**WRITTEN INSTRUCTION A:**
Using the passage on market contraction periods, decide whether each statement agrees with it: (i) contractions through time are described as the healthier kind, (ii) the NASDAQ fell over 20% from its high to its low, and (iii) the writer expects four rate hikes by the Fed this year. For each, answer yes or no and quote the deciding words.
**WRITTEN INSTRUCTION B:**
From the passage on market contraction periods, return the stretch that begins at the words "Contraction periods happen" and stops after the words "preferred by investors.", copied without changes.

**PASSAGE PROVIDED:**
Contraction Periods:

Contraction periods happen in two ways – via price/value or via time/duration. 1) A contraction period via a change in price is a steep decline in the value of the market. Large sell offs happen during these times due to fear of economic uncertainty. 2) Time/duration contractions are simply when the value of the market, and its underlying counterparts, trend sideways (a ‘gathering of energy’). Neither losing nor gaining value to any great degree. This is a healthier contraction and often preferred by investors.

What now?

I’m not sure I prefer either. But I can tell you what we’ve seen thus far in 2022 is a price contraction. Which may lead into a further contraction through time as we await decision by the Fed. The NASDAQ , from its high to its low, fell over 18% – that’s a price contraction if I’ve ever seen one. This occurred due to fears of four rate hikes by the Fed – projected by Morgan Stanley – and an expectation of poor earnings relative to valuations. And, in my opinion, the general fear from market participants that we were due for a correction of some sort. Earnings, however, have proven to be more satisfactory than expected. And as I’ve outlined in my recent post – HERE – I do not believe the Fed will raise rates 4 times this year. Most likely, it will be kept to two rate hikes (50 bps).

**DATA SHOWN:**
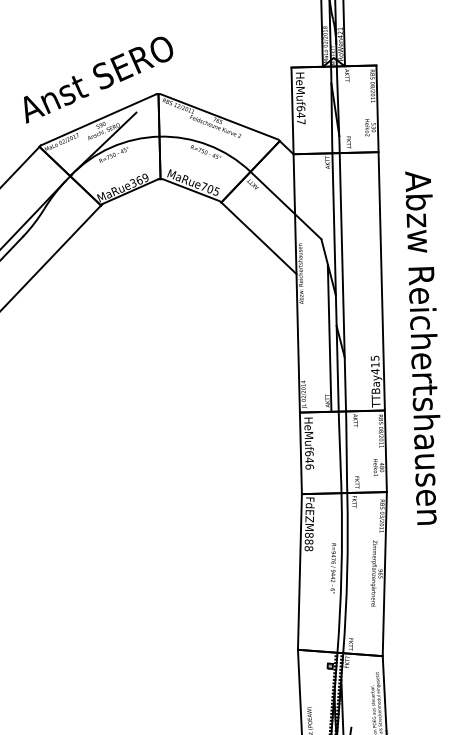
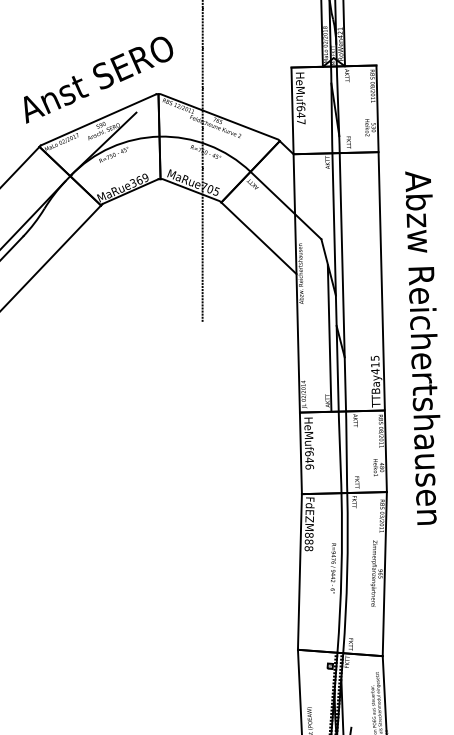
line at (202, 161): none -> present
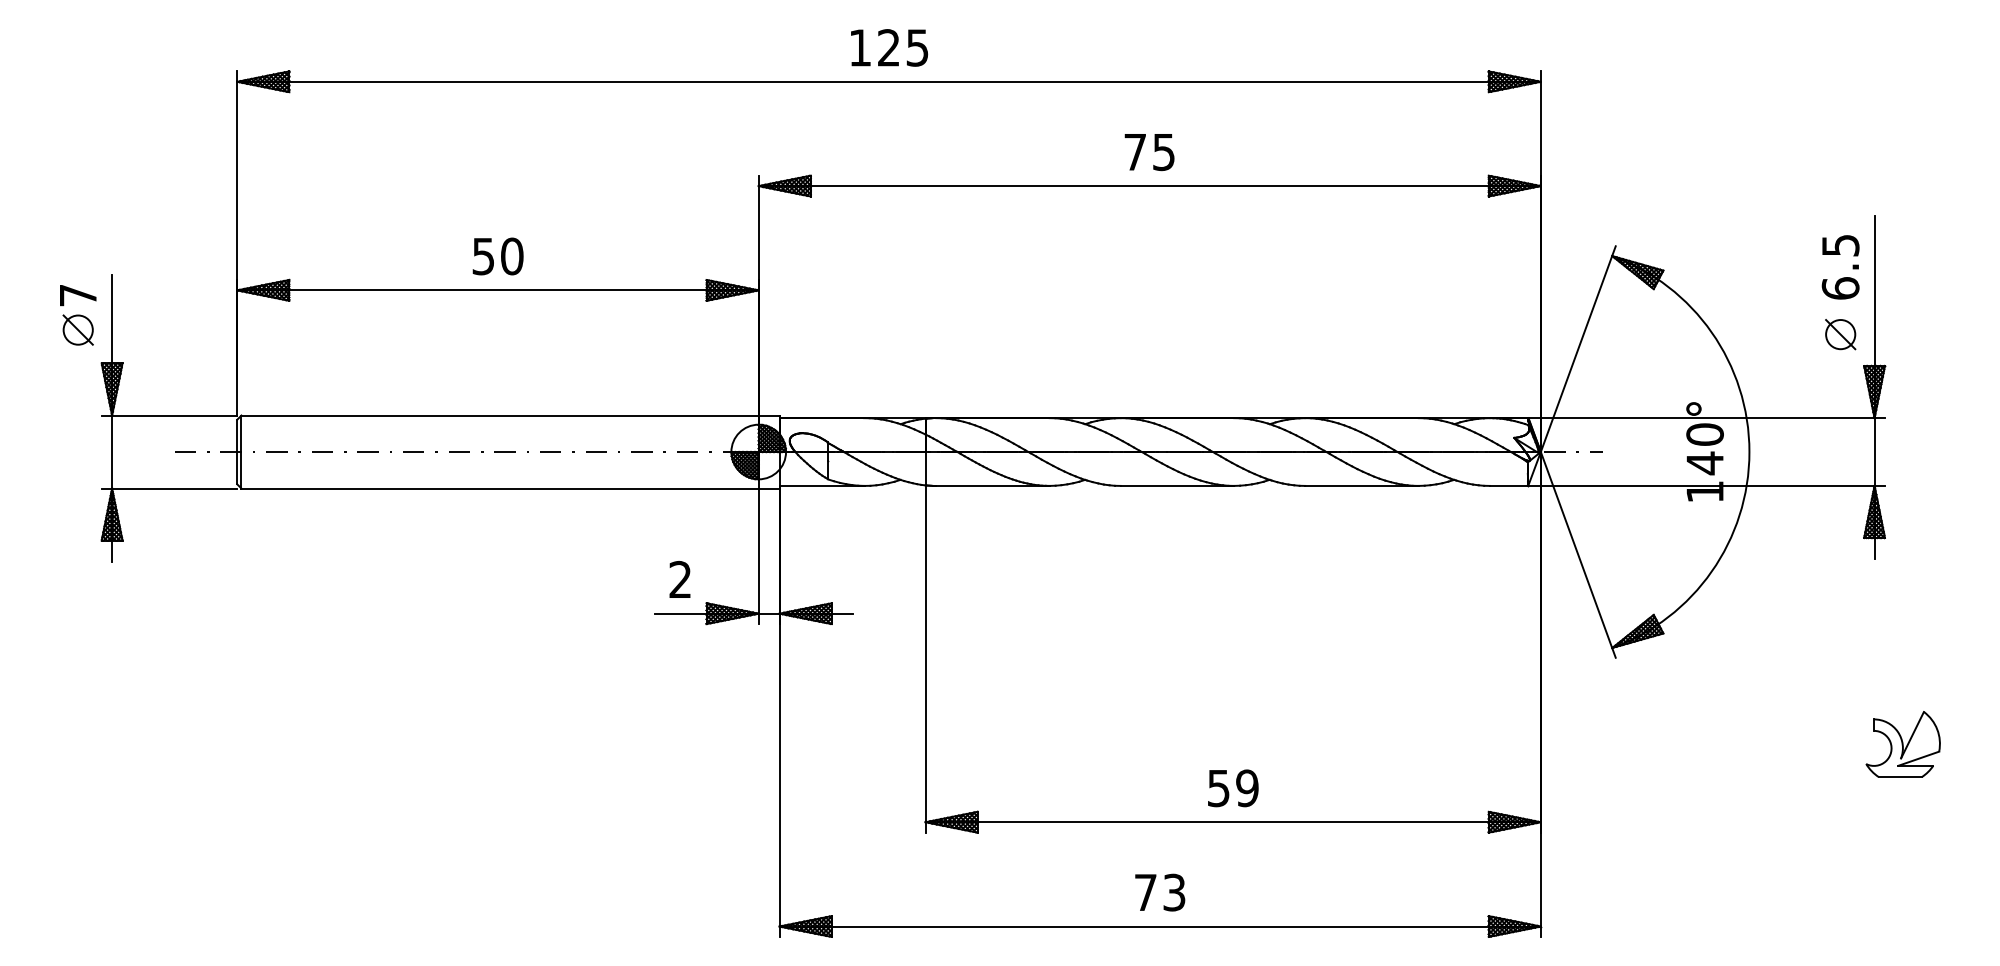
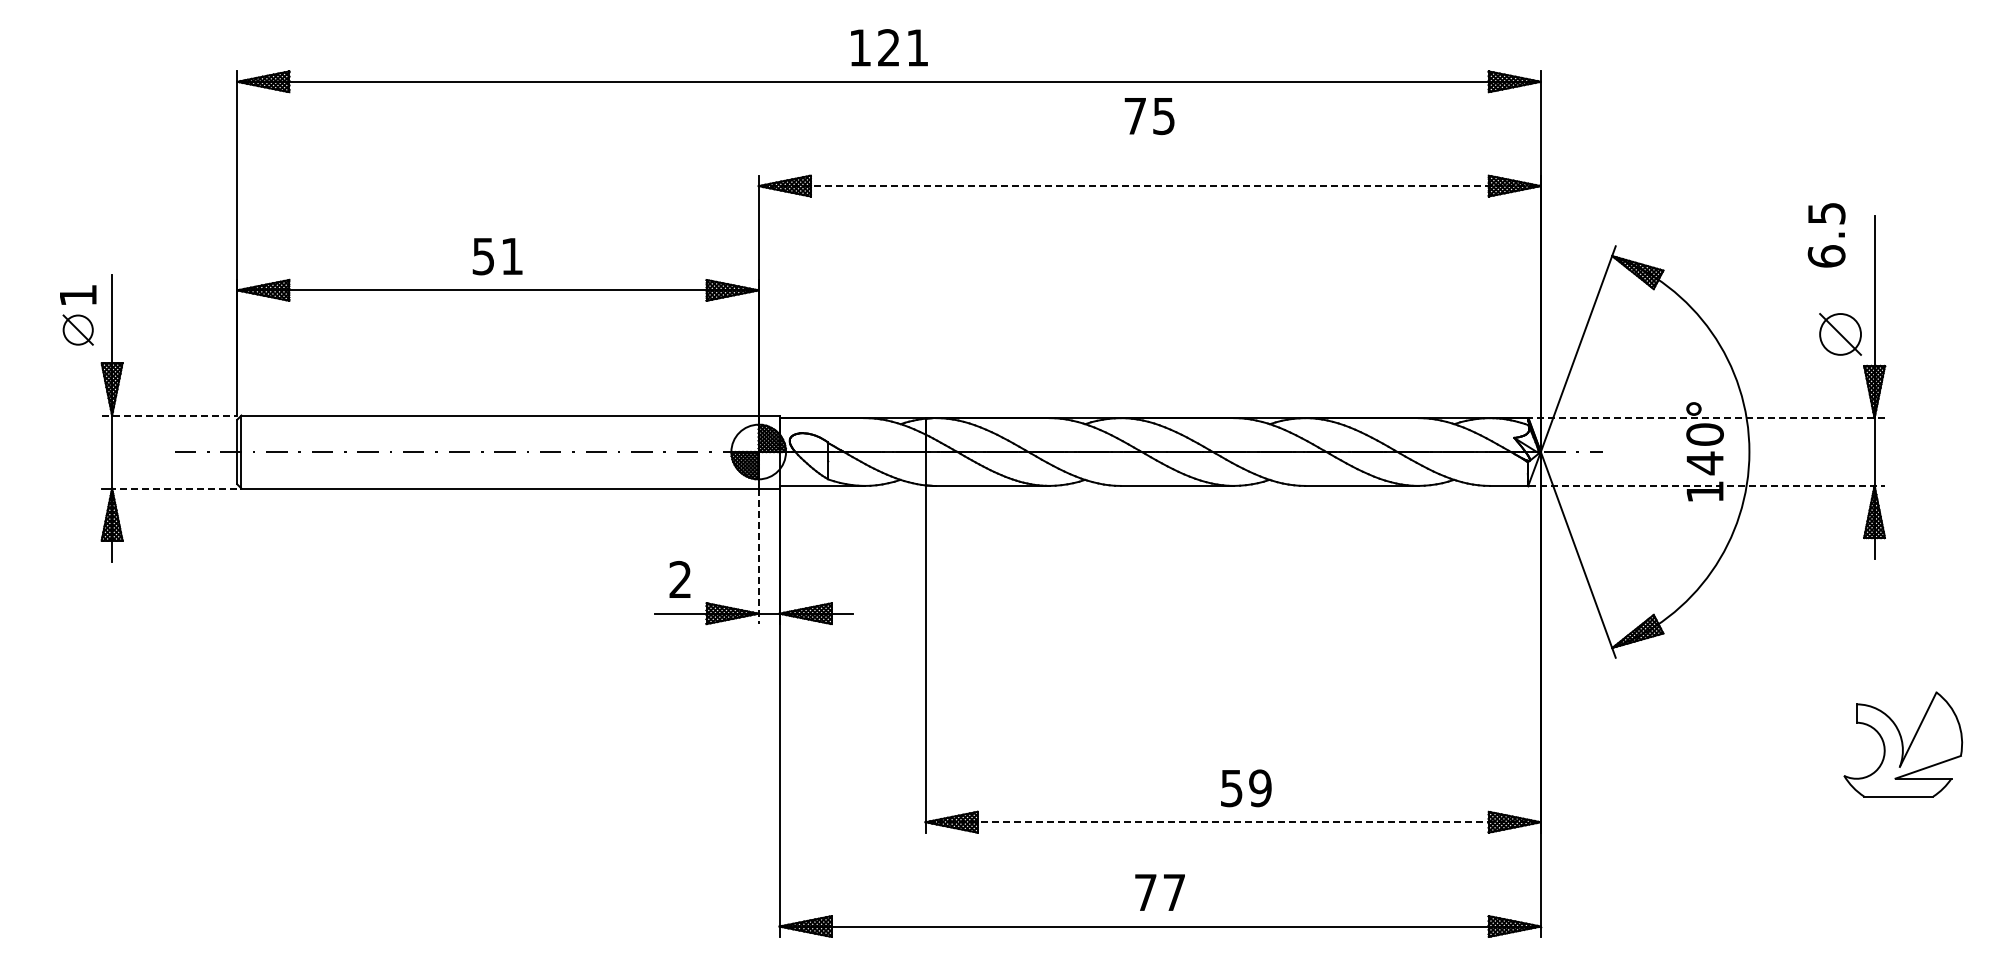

**FULL ANSWER A:**
(i) Yes: "This is a healthier contraction and often preferred by investors."
(ii) No: "fell over 18%"
(iii) No: "I do not believe the Fed will raise rates 4 times this year."

**FULL ANSWER B:**
Contraction periods happen in two ways – via price/value or via time/duration. 1) A contraction period via a change in price is a steep decline in the value of the market. Large sell offs happen during these times due to fear of economic uncertainty. 2) Time/duration contractions are simply when the value of the market, and its underlying counterparts, trend sideways (a ‘gathering of energy’). Neither losing nor gaining value to any great degree. This is a healthier contraction and often preferred by investors.